Moreover, we came of age in a kakistocracy: government by the worst. The past four years have made it not just naïve but pretty much impossible to believe that the people running this country are either competent or well-meaning.

Which brings me back to the election.

If Trump retains power through some combination of active voter suppression, a deeply inequitable electoral system and/or the intervention of a politicized Supreme Court, American democracy will be irrevocably damaged — and so will millions of young people’s faith in the institutions that are supposed to protect it.

I am not particularly romantic about America. This country has been good to me; to many others, both at home and abroad, it has been relentless in its violence. Its Constitution enshrined enslavement as well as liberty; its population carved out new territory by taking it ruthlessly from the people who lived there first. It has undermined democracy in foreign countries to suit its own interests. The accident of birth that made me both an American and a privileged one — white, middle-class, comfortable — has never struck me as a compelling argument for any inherent national virtue.

Still, democracy is worth believing in. But America’s claim to being the world’s oldest democracy holds up only if a universal right to suffrage is deemed surplus to the definition. (Otherwise, New Zealand, which granted the right to vote to women and ethnic minorities in 1893 as a self-governing colony, has an edge.) If you date the true beginning of egalitarian, representative democracy in America to the Voting Rights Act of 1965, then our democracy is younger than anyone on either presidential ticket. It is newer and more fragile than many are prepared to admit.

### PROVIDED INFORMATION

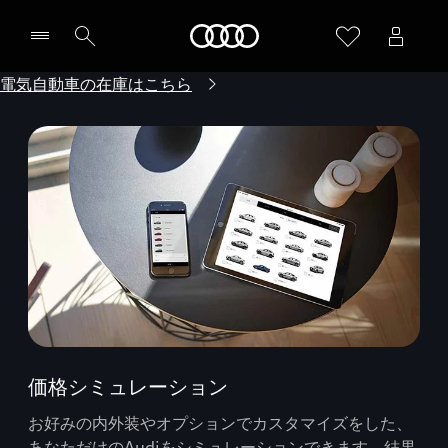
Audi
電気自動車の在庫はこちら
価格シミュレーション
お好みの内外装やオプションでカスタマイズをした、
あなただけのAudiをシミュレーションできます。結果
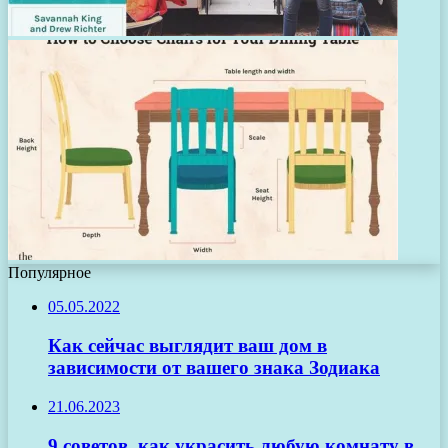
Популярное
05.05.2022
Как сейчас выглядит ваш дом в
зависимости от вашего знака Зодиака
21.06.2023
9 советов, как украсить любую комнату в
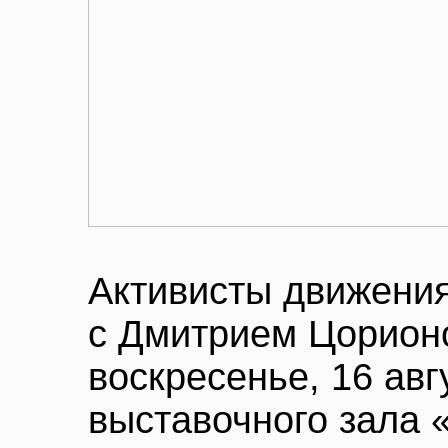
Активисты движения
с Дмитрием Цорион
воскресенье, 16 авг
выставочного зала 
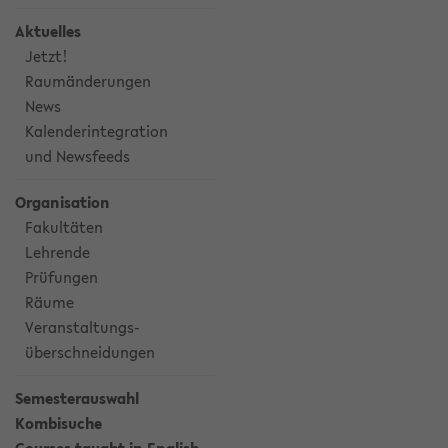
Aktuelles
Jetzt!
Raumänderungen
News
Kalenderintegration
und Newsfeeds
Organisation
Fakultäten
Lehrende
Prüfungen
Räume
Veranstaltungs-
überschneidungen
Semesterauswahl
Kombisuche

### ASSIGNED TASK A
For each statement below, say whether it agrees with the passage on American democracy. Answer yes or no, and quote the deciding words of the passage. (i) The writer sees being born American as a compelling argument for inherent national virtue. (ii) New Zealand granted the right to vote to women and ethnic minorities in 1893. (iii) The Voting Rights Act dates from 1975.
### ASSIGNED TASK B
Carry on the passage on American democracy, starting after its last sentence.

### WRITTEN REPLY A
(i) No: "has never struck me as a compelling argument for any inherent national virtue."
(ii) Yes: "New Zealand, which granted the right to vote to women and ethnic minorities in 1893 as a self-governing colony"
(iii) No: "the Voting Rights Act of 1965"

### WRITTEN REPLY B
And if the outcome of this election hinges on repressive, anti-democratic tactics perpetuated by the ruling party, then can American democracy really be said to exist at all?

I hope that we don’t have to grapple with that question.

But if we do — if the effectiveness of the ballot box to enact change is called into profound question, or if a majority of Americans vote against Trump and that fact, once again, does not matter — then don’t be surprised if the lesson America’s young people take away is this:

Working within the system is pointless. Voting doesn’t matter. My government doesn’t listen to my voice. I wonder what it would listen to?

Nobody knows what will happen on or after Nov. 3. Whatever does, though, could shape American civic life for a very long time.